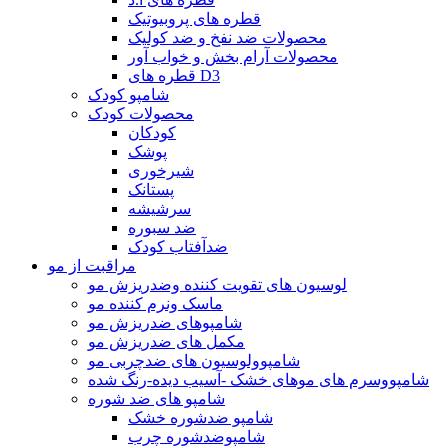
قطره های پروبیوتیک
محصولات ضد نفخ و ضد کولیک
محصولات آرام بخش و خواب آور
قطره های D3
شامپو کودک
محصولات کودک
کودکان
پوشک
شیرخوری
پستانک
سرشیشه
ضد سبوره
ضدآفتاب کودک
مراقبت از مو
لوسیون های تقویت کننده وضدریزش مو
ماسک ونرم کننده مو
شامپوهای ضدریزش مو
مکمل های ضدریزش مو
شامپوولوسیون های ضدچربی مو
شامپووسرم های موهای خشک -آسیب دیده-رنگ شده
شامپو های ضد شوره
شامپو ضدشوره خشک
شامپوضدشوره چرب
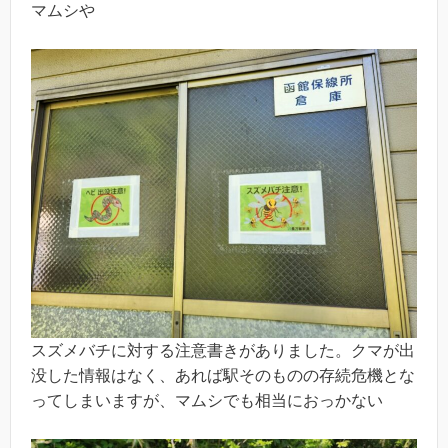
マムシや
スズメバチに対する注意書きがありました。クマが出
没した情報はなく、あれば駅そのものの存続危機とな
ってしまいますが、マムシでも相当におっかない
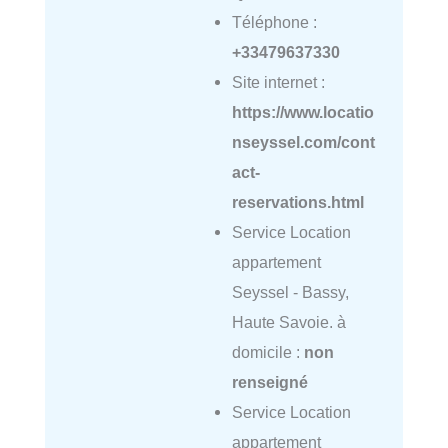
Téléphone :
+33479637330
Site internet :
https://www.locatio
nseyssel.com/cont
act-
reservations.html
Service Location
appartement
Seyssel - Bassy,
Haute Savoie. à
domicile :
non
renseigné
Service Location
appartement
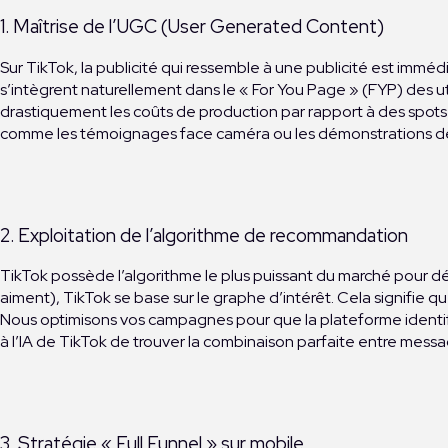
1. Maîtrise de l’UGC (User Generated Content)
Sur TikTok, la publicité qui ressemble à une publicité est imm
s’intègrent naturellement dans le « For You Page » (FYP) des u
drastiquement les coûts de production par rapport à des spots 
comme les témoignages face caméra ou les démonstrations de pr
2. Exploitation de l’algorithme de recommandation
TikTok possède l’algorithme le plus puissant du marché pour d
aiment), TikTok se base sur le graphe d’intérêt. Cela signifie 
Nous optimisons vos campagnes pour que la plateforme identifi
à l’IA de TikTok de trouver la combinaison parfaite entre messag
3. Stratégie « Full Funnel » sur mobile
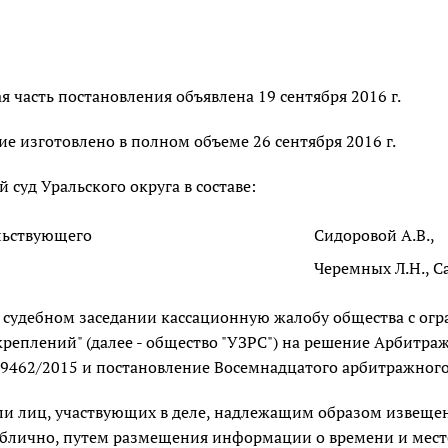
 часть постановления объявлена 19 сентября 2016 г.
е изготовлено в полном объеме 26 сентября 2016 г.
суд Уральского округа в составе:
льствующего
Сидоровой А.В.,
Черемных Л.Н., С
в судебном заседании кассационную жалобу общества с ог
реплений" (далее - общество "УЗРС") на решение Арбитраж
9462/2015 и постановление Восемнадцатого арбитражного 
и лиц, участвующих в деле, надлежащим образом извещенн
ублично, путем размещения информации о времени и месте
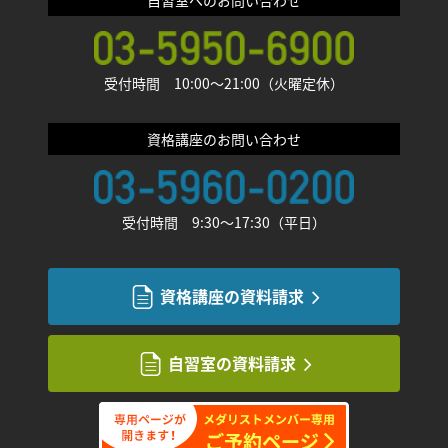
受付時間 10:00〜21:00（火曜定休）
資格講座のお問い合わせ
受付時間 9:30〜17:30（平日）
資格講座の資料請求
自習室の資料請求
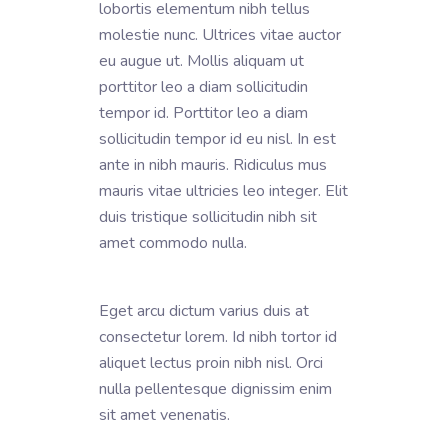
lobortis elementum nibh tellus
molestie nunc. Ultrices vitae auctor
eu augue ut. Mollis aliquam ut
porttitor leo a diam sollicitudin
tempor id. Porttitor leo a diam
sollicitudin tempor id eu nisl. In est
ante in nibh mauris. Ridiculus mus
mauris vitae ultricies leo integer. Elit
duis tristique sollicitudin nibh sit
amet commodo nulla.
Eget arcu dictum varius duis at
consectetur lorem. Id nibh tortor id
aliquet lectus proin nibh nisl. Orci
nulla pellentesque dignissim enim
sit amet venenatis.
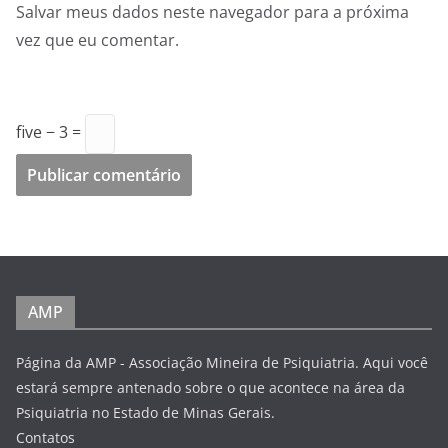
Salvar meus dados neste navegador para a próxima
vez que eu comentar.
five − 3 =
AMP
Página da AMP - Associação Mineira de Psiquiatria. Aqui você
estará sempre antenado sobre o que acontece na área da
Psiquiatria no Estado de Minas Gerais.
Contatos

## Exercise objective
All lines above from the one containing "ماسک ونرم کننده مو" up to and including the one containing "1. Maîtrise de l’UGC (User Generated Content)" are to be set down exactly, and nothing else. Leave images out.

## Task answer
ماسک ونرم کننده مو
شامپوهای ضدریزش مو
مکمل های ضدریزش مو
شامپوولوسیون های ضدچربی مو
شامپووسرم های موهای خشک -آسیب دیده-رنگ شده
شامپو های ضد شوره
شامپو ضدشوره خشک
شامپوضدشوره چرب
マムシや
スズメバチに対する注意書きがありました。クマが出
没した情報はなく、あれば駅そのものの存続危機とな
ってしまいますが、マムシでも相当におっかない
Téléphone :
+33479637330
Site internet :
https://www.locatio
nseyssel.com/cont
act-
reservations.html
Service Location
appartement
Seyssel - Bassy,
Haute Savoie. à
domicile :
non
renseigné
Service Location
appartement
1. Maîtrise de l’UGC (User Generated Content)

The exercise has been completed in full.